Each of the lines below must be restated exactly.

##### Information provided #####

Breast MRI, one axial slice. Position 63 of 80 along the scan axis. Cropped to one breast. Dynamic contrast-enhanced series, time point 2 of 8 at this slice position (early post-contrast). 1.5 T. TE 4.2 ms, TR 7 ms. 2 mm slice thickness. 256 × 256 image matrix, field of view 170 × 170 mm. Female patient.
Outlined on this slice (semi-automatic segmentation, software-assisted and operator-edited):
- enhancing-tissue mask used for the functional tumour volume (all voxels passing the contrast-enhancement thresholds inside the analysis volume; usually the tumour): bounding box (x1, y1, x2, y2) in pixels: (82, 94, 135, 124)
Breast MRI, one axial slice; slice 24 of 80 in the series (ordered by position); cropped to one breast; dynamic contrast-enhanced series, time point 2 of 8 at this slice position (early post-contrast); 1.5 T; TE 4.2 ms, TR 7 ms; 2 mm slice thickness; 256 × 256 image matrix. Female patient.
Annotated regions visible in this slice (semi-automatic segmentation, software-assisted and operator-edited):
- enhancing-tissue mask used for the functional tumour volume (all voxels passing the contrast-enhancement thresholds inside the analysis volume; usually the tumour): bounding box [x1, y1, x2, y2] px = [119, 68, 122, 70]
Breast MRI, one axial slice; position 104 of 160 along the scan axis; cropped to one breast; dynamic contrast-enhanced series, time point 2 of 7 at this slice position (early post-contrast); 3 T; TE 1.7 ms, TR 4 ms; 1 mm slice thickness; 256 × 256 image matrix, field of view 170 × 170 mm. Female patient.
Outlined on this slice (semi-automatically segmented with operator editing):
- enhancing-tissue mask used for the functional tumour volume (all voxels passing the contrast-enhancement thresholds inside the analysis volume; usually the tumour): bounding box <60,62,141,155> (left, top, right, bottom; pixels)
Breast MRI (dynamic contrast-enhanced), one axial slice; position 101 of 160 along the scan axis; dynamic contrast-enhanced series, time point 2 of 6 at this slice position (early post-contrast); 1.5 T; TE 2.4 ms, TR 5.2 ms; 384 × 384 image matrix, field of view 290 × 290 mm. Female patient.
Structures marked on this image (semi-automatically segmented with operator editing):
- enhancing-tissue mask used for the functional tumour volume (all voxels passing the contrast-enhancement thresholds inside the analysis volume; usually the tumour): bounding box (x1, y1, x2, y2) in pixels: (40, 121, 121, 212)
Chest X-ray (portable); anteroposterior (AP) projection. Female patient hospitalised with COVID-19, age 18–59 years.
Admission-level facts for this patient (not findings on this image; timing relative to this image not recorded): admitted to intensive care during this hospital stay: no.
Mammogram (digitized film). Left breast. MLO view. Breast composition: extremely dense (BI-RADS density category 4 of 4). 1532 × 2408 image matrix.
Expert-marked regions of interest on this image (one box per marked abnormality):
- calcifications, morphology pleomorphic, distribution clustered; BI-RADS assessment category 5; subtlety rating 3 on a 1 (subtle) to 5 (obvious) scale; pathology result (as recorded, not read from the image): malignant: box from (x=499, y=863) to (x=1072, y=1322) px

#####

Task solution:
Breast MRI, one axial slice. Position 63 of 80 along the scan axis. Cropped to one breast. Dynamic contrast-enhanced series, time point 2 of 8 at this slice position (early post-contrast). 1.5 T. TE 4.2 ms, TR 7 ms. 2 mm slice thickness. 256 × 256 image matrix, field of view 170 × 170 mm. Female patient.
Outlined on this slice (semi-automatic segmentation, software-assisted and operator-edited):
- enhancing-tissue mask used for the functional tumour volume (all voxels passing the contrast-enhancement thresholds inside the analysis volume; usually the tumour): bounding box (x1, y1, x2, y2) in pixels: (82, 94, 135, 124)
Breast MRI, one axial slice; slice 24 of 80 in the series (ordered by position); cropped to one breast; dynamic contrast-enhanced series, time point 2 of 8 at this slice position (early post-contrast); 1.5 T; TE 4.2 ms, TR 7 ms; 2 mm slice thickness; 256 × 256 image matrix. Female patient.
Annotated regions visible in this slice (semi-automatic segmentation, software-assisted and operator-edited):
- enhancing-tissue mask used for the functional tumour volume (all voxels passing the contrast-enhancement thresholds inside the analysis volume; usually the tumour): bounding box [x1, y1, x2, y2] px = [119, 68, 122, 70]
Breast MRI, one axial slice; position 104 of 160 along the scan axis; cropped to one breast; dynamic contrast-enhanced series, time point 2 of 7 at this slice position (early post-contrast); 3 T; TE 1.7 ms, TR 4 ms; 1 mm slice thickness; 256 × 256 image matrix, field of view 170 × 170 mm. Female patient.
Outlined on this slice (semi-automatically segmented with operator editing):
- enhancing-tissue mask used for the functional tumour volume (all voxels passing the contrast-enhancement thresholds inside the analysis volume; usually the tumour): bounding box <60,62,141,155> (left, top, right, bottom; pixels)
Breast MRI (dynamic contrast-enhanced), one axial slice; position 101 of 160 along the scan axis; dynamic contrast-enhanced series, time point 2 of 6 at this slice position (early post-contrast); 1.5 T; TE 2.4 ms, TR 5.2 ms; 384 × 384 image matrix, field of view 290 × 290 mm. Female patient.
Structures marked on this image (semi-automatically segmented with operator editing):
- enhancing-tissue mask used for the functional tumour volume (all voxels passing the contrast-enhancement thresholds inside the analysis volume; usually the tumour): bounding box (x1, y1, x2, y2) in pixels: (40, 121, 121, 212)
Chest X-ray (portable); anteroposterior (AP) projection. Female patient hospitalised with COVID-19, age 18–59 years.
Admission-level facts for this patient (not findings on this image; timing relative to this image not recorded): admitted to intensive care during this hospital stay: no.
Mammogram (digitized film). Left breast. MLO view. Breast composition: extremely dense (BI-RADS density category 4 of 4). 1532 × 2408 image matrix.
Expert-marked regions of interest on this image (one box per marked abnormality):
- calcifications, morphology pleomorphic, distribution clustered; BI-RADS assessment category 5; subtlety rating 3 on a 1 (subtle) to 5 (obvious) scale; pathology result (as recorded, not read from the image): malignant: box from (x=499, y=863) to (x=1072, y=1322) px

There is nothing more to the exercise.